··· Materials provided ···

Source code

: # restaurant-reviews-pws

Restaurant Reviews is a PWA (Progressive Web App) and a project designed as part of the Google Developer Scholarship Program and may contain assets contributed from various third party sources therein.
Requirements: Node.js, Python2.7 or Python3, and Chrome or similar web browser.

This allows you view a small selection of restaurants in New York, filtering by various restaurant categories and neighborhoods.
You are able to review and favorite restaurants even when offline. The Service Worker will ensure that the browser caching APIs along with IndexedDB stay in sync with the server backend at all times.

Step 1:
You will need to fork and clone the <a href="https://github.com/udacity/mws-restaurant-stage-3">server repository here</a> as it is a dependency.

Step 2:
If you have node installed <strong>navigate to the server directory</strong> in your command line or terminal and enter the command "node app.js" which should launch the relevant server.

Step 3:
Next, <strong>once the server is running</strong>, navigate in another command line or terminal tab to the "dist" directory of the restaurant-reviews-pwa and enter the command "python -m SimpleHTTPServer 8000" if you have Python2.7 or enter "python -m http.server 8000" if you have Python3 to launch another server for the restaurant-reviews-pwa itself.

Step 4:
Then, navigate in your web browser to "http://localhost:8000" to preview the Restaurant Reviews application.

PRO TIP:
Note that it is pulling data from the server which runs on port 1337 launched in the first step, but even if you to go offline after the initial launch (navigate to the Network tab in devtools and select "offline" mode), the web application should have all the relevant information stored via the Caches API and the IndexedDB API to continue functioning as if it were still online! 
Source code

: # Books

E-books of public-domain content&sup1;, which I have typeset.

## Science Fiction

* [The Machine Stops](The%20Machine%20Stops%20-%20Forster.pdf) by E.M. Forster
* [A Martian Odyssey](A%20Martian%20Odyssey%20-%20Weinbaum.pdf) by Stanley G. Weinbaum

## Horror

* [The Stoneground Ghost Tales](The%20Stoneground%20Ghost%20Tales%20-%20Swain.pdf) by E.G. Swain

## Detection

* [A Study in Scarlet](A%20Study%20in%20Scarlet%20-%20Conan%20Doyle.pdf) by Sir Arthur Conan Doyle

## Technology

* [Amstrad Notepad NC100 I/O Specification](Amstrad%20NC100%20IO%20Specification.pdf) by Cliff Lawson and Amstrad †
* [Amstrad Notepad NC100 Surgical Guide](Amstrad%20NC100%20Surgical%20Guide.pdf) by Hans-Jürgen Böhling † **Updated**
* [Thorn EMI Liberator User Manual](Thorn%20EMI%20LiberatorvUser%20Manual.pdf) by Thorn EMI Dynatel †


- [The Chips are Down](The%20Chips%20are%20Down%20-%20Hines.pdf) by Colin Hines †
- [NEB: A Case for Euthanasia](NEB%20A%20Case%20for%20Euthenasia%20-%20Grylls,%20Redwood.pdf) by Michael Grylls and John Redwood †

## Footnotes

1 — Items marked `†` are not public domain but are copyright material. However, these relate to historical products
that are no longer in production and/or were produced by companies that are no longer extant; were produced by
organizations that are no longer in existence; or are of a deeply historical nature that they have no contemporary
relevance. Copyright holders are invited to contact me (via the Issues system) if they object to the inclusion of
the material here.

···

→ **What is expected**: Please output exactly the lines between the one holding "by E.M. Forster" and the one holding "EMI Dynatel †" in the records above, inclusive, and nothing more.

→ **Your response**:
* [The Machine Stops](The%20Machine%20Stops%20-%20Forster.pdf) by E.M. Forster
* [A Martian Odyssey](A%20Martian%20Odyssey%20-%20Weinbaum.pdf) by Stanley G. Weinbaum

## Horror

* [The Stoneground Ghost Tales](The%20Stoneground%20Ghost%20Tales%20-%20Swain.pdf) by E.G. Swain

## Detection

* [A Study in Scarlet](A%20Study%20in%20Scarlet%20-%20Conan%20Doyle.pdf) by Sir Arthur Conan Doyle

## Technology

* [Amstrad Notepad NC100 I/O Specification](Amstrad%20NC100%20IO%20Specification.pdf) by Cliff Lawson and Amstrad †
* [Amstrad Notepad NC100 Surgical Guide](Amstrad%20NC100%20Surgical%20Guide.pdf) by Hans-Jürgen Böhling † **Updated**
* [Thorn EMI Liberator User Manual](Thorn%20EMI%20LiberatorvUser%20Manual.pdf) by Thorn EMI Dynatel †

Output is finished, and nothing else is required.